Here is another photograph of a storage pool for an American reactor (Alabama), empty, before use.
A few decades ago, I visited the experimental Pégase reactor installed at Cadarache. Looking through that clear water, we saw "the entire interior of the reactor," surrounded by a blue glow, located ten meters below. It was like staring death in the face—the naked nuclear poison so close. The speed of emitted particles was not greater than the speed of light in a vacuum, but exceeded that speed in water, which is over 200,000 km/s. The ratio 200,000 / 300,000 = 1.5 corresponds to water’s refractive index. Thus, the particles were emitted at "supersonic" speed relative to light in this medium, and we could clearly observe phenomena resembling "shockwaves," which is what we call "Cherenkov radiation." In any medium other than vacuum, light propagation time is extended due to the absorption-emission time of photons by atoms and molecules. But between two atoms, photons travel at 300,000 km/s.

Pégase (35 thermal megawatts), a nuclear research and test reactor, commissioned at Cadarache in 1963. It is an atomic pile where tests are conducted on fuels for gas-cooled reactors.
The Pégase reactor’s pool was converted in 1980 to store 2,703 containers containing 64 kg of plutonium.
Here are the sources of what follows:
http://www3.nhk.or.jp/news/genpatsu-fukushima
http://allthingsnuclear.org/tagged/Japan_nuclear


Each joint element (see above) weighs 170 kg and contains 60 "pencils." The storage pool of reactor No. 3 contained as much highly toxic "used" fuel as... its core.
Below is an image broadcast by Japan's NHK, indicating that watering (with seawater) must be done at a height of 22 meters.

Watering Japanese reactors requires projecting (seawater) to a height of 22 meters (source: Japanese TV NHK)
** **Watering crane mounted on a mobile vehicle

Test of this watering crane
March 22, 2011: As reported by a reader, it appears to be a remote concrete beam dump, as shown in the photo he sent me (and I thank him):

On the left: a concrete transport truck with its mixer rotating.
Of course, such a pipe can be used to drop water at a height of 22 meters, where cooling would be most effective.
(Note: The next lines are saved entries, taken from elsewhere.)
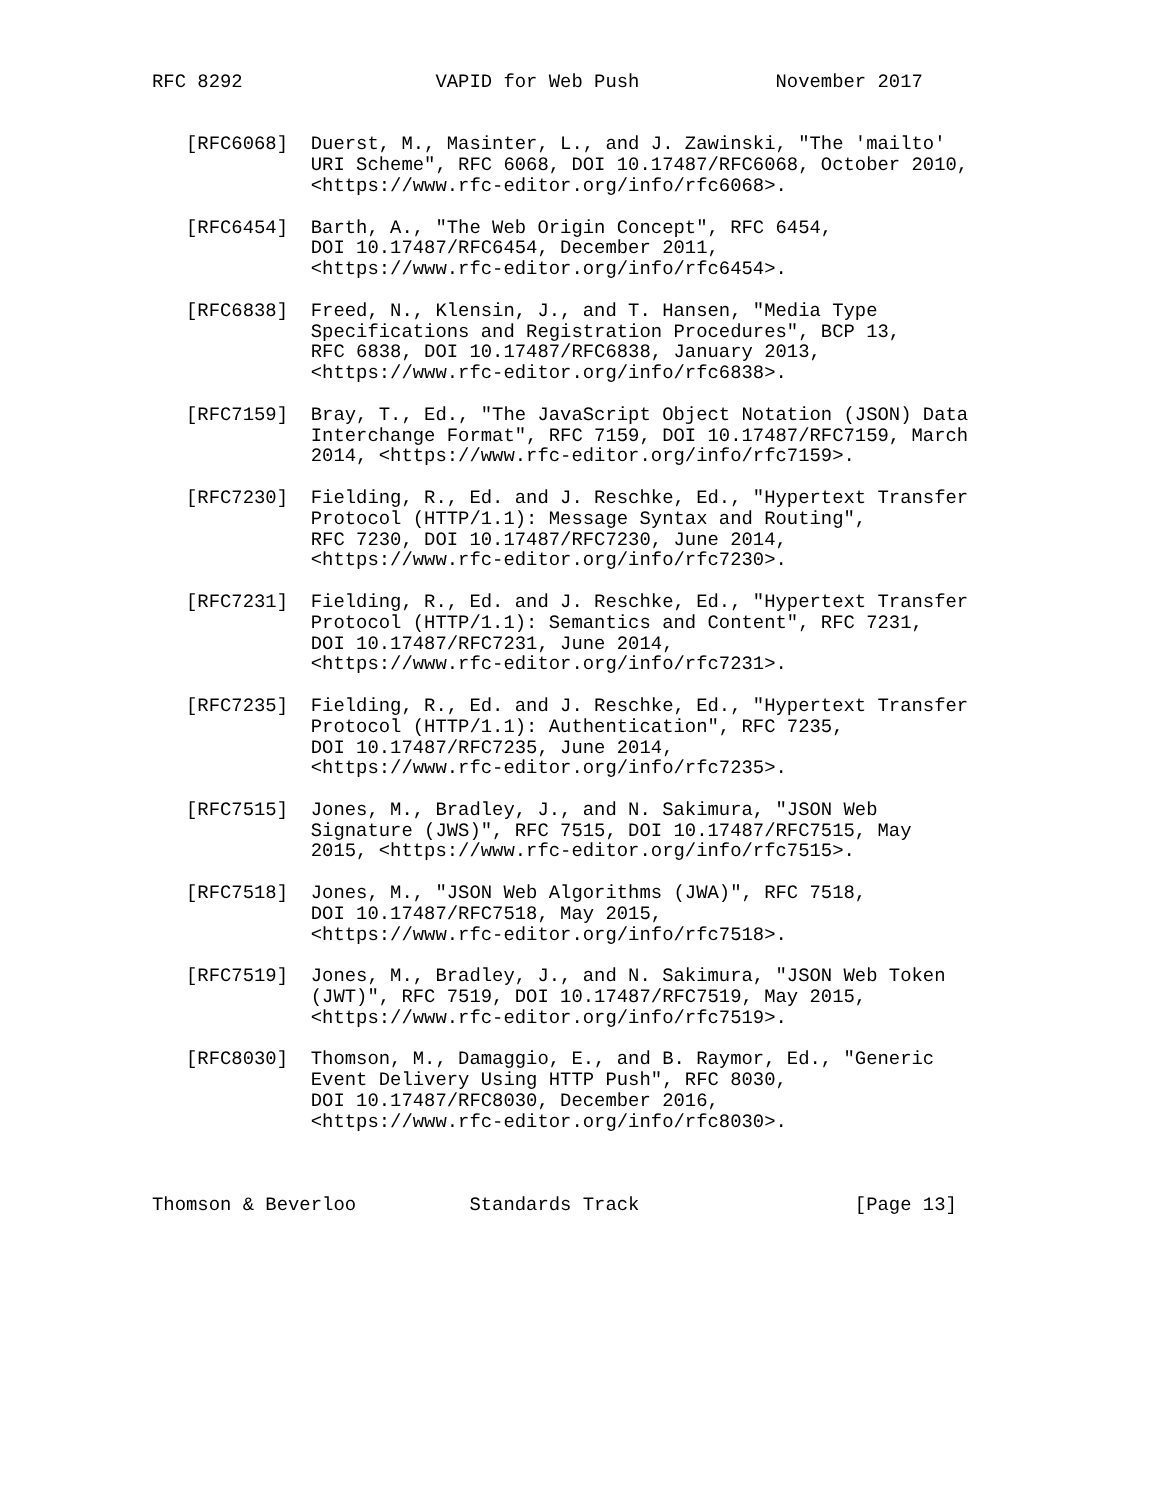RFC 8292                 VAPID for Web Push            November 2017


   [RFC6068]  Duerst, M., Masinter, L., and J. Zawinski, "The 'mailto'
              URI Scheme", RFC 6068, DOI 10.17487/RFC6068, October 2010,
              <https://www.rfc-editor.org/info/rfc6068>.

   [RFC6454]  Barth, A., "The Web Origin Concept", RFC 6454,
              DOI 10.17487/RFC6454, December 2011,
              <https://www.rfc-editor.org/info/rfc6454>.

   [RFC6838]  Freed, N., Klensin, J., and T. Hansen, "Media Type
              Specifications and Registration Procedures", BCP 13,
              RFC 6838, DOI 10.17487/RFC6838, January 2013,
              <https://www.rfc-editor.org/info/rfc6838>.

   [RFC7159]  Bray, T., Ed., "The JavaScript Object Notation (JSON) Data
              Interchange Format", RFC 7159, DOI 10.17487/RFC7159, March
              2014, <https://www.rfc-editor.org/info/rfc7159>.

   [RFC7230]  Fielding, R., Ed. and J. Reschke, Ed., "Hypertext Transfer
              Protocol (HTTP/1.1): Message Syntax and Routing",
              RFC 7230, DOI 10.17487/RFC7230, June 2014,
              <https://www.rfc-editor.org/info/rfc7230>.

   [RFC7231]  Fielding, R., Ed. and J. Reschke, Ed., "Hypertext Transfer
              Protocol (HTTP/1.1): Semantics and Content", RFC 7231,
              DOI 10.17487/RFC7231, June 2014,
              <https://www.rfc-editor.org/info/rfc7231>.

   [RFC7235]  Fielding, R., Ed. and J. Reschke, Ed., "Hypertext Transfer
              Protocol (HTTP/1.1): Authentication", RFC 7235,
              DOI 10.17487/RFC7235, June 2014,
              <https://www.rfc-editor.org/info/rfc7235>.

   [RFC7515]  Jones, M., Bradley, J., and N. Sakimura, "JSON Web
              Signature (JWS)", RFC 7515, DOI 10.17487/RFC7515, May
              2015, <https://www.rfc-editor.org/info/rfc7515>.

   [RFC7518]  Jones, M., "JSON Web Algorithms (JWA)", RFC 7518,
              DOI 10.17487/RFC7518, May 2015,
              <https://www.rfc-editor.org/info/rfc7518>.

   [RFC7519]  Jones, M., Bradley, J., and N. Sakimura, "JSON Web Token
              (JWT)", RFC 7519, DOI 10.17487/RFC7519, May 2015,
              <https://www.rfc-editor.org/info/rfc7519>.

   [RFC8030]  Thomson, M., Damaggio, E., and B. Raymor, Ed., "Generic
              Event Delivery Using HTTP Push", RFC 8030,
              DOI 10.17487/RFC8030, December 2016,
              <https://www.rfc-editor.org/info/rfc8030>.



Thomson & Beverloo          Standards Track                   [Page 13]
If used to flood the reactor beneath concrete, it would be clearly worse. This would mean that cooling of the reactor core—or one of its cores—could be destroyed.
Wait...
We can only hope—for the Japanese—that the situation is not as critical as it appears, when speaking of nuclear (setting aside the fact that the number of victims from this tsunami has reached 20,000 so far).
The fact remains that these events brutally remind us once again of the risks associated with nuclear power.